Data excerpt:
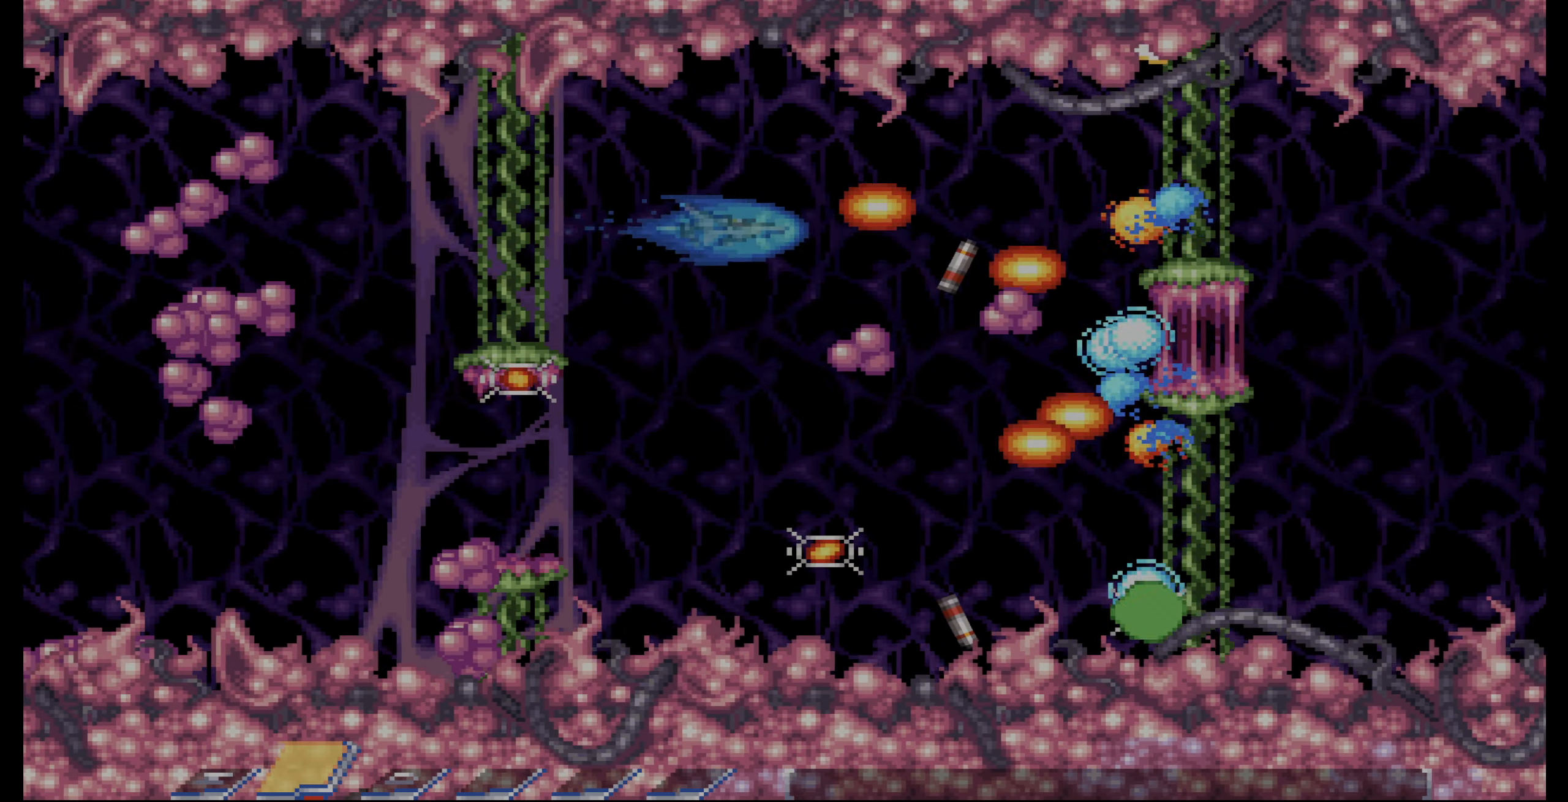
{"buttons": ["CROSS", "DPAD_RIGHT"]}
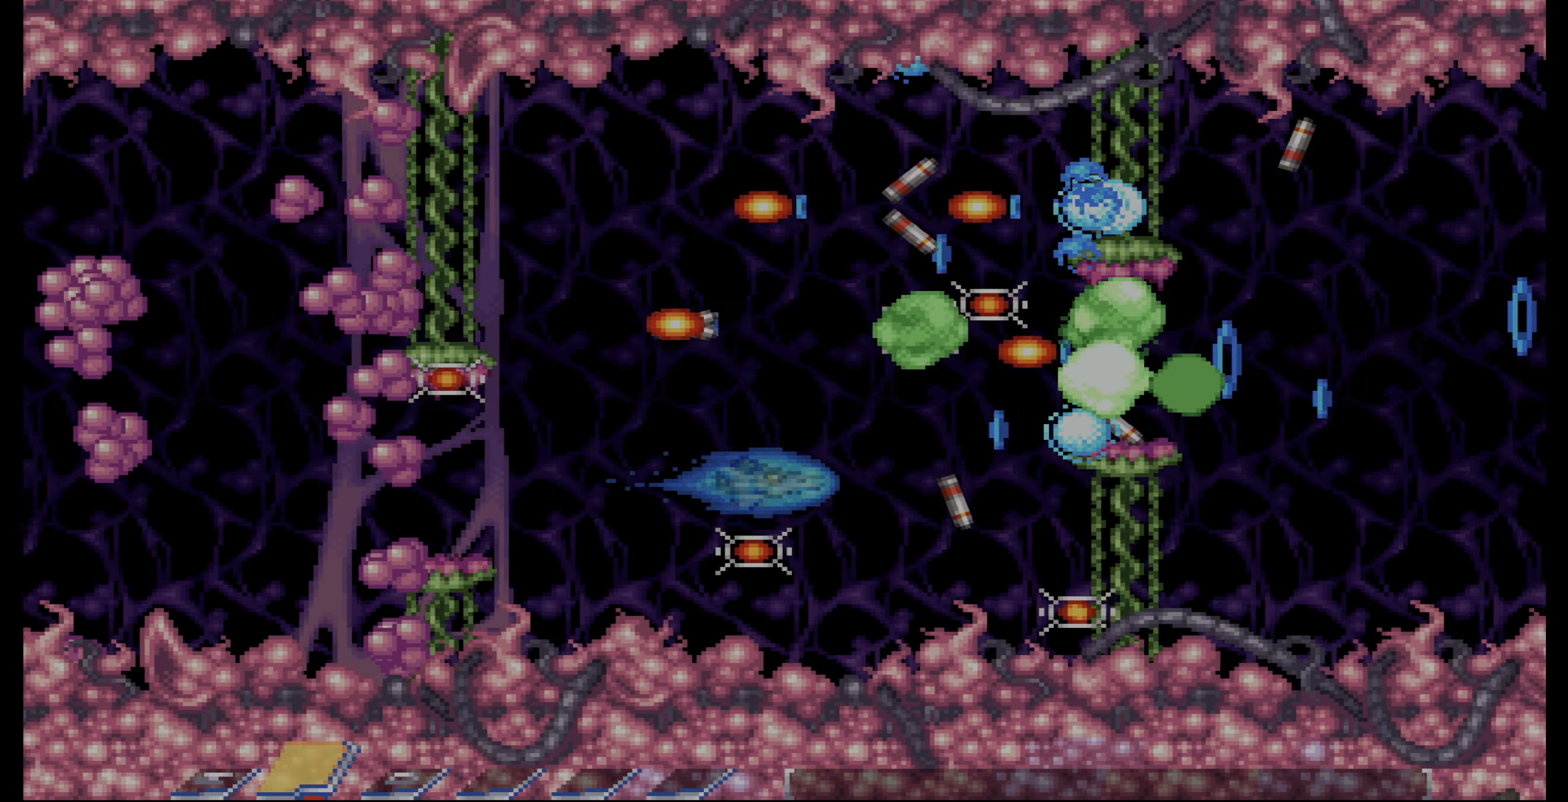
{"buttons": ["CROSS"], "events": [[33, "DPAD_RIGHT", "up"], [183, "DPAD_UP", "down"], [283, "DPAD_RIGHT", "down"], [366, "DPAD_RIGHT", "up"], [416, "DPAD_UP", "up"]]}
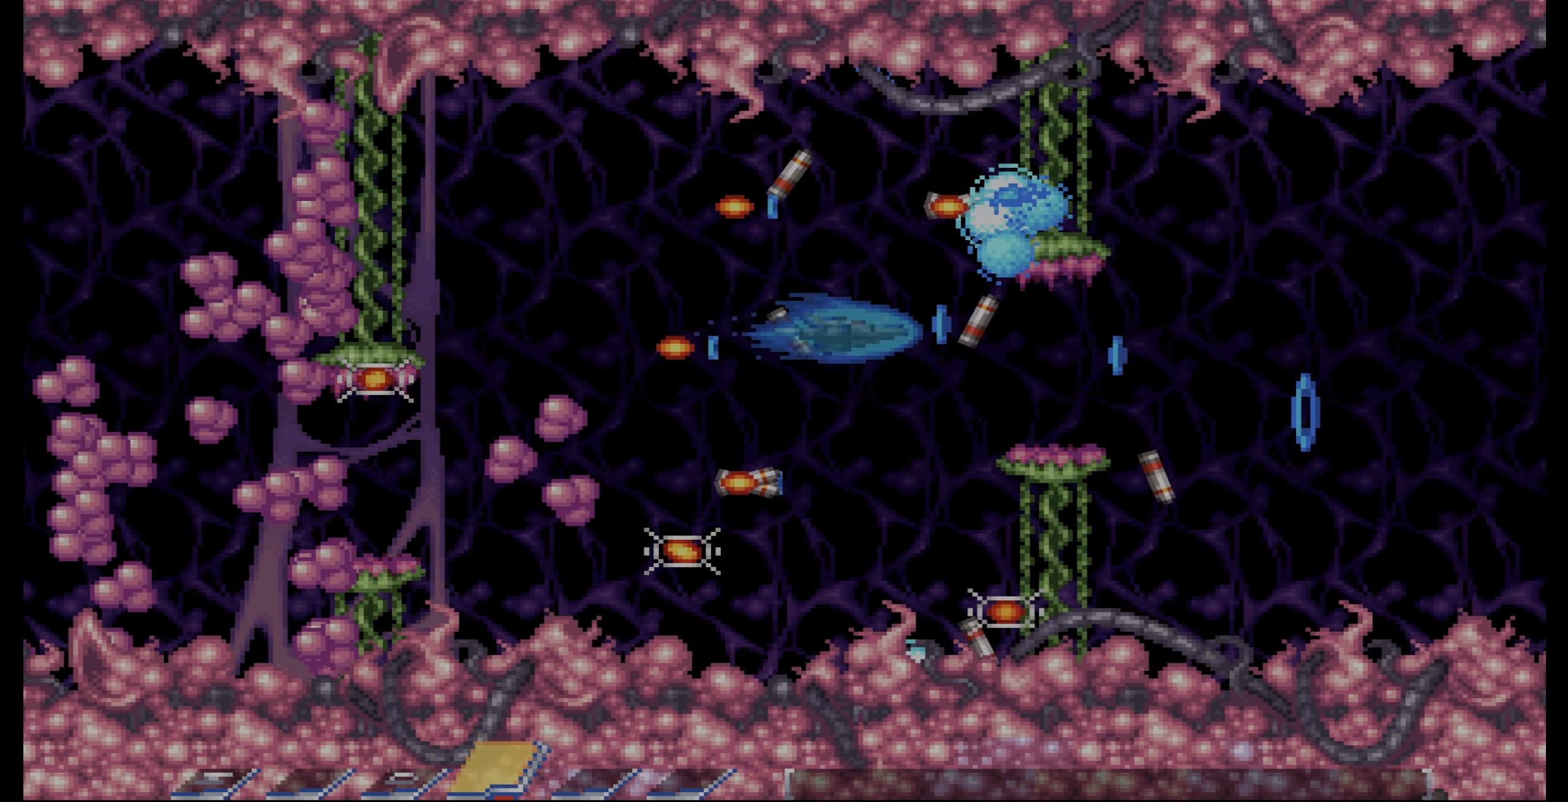
{"buttons": ["DPAD_RIGHT"]}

What the task requires: The answer is the whole listing above, written out verbatim, without its pictures.

Response to this task:
{"buttons": ["CROSS", "DPAD_RIGHT"]}
{"buttons": ["CROSS"], "events": [[33, "DPAD_RIGHT", "up"], [183, "DPAD_UP", "down"], [283, "DPAD_RIGHT", "down"], [366, "DPAD_RIGHT", "up"], [416, "DPAD_UP", "up"]]}
{"buttons": ["DPAD_RIGHT"]}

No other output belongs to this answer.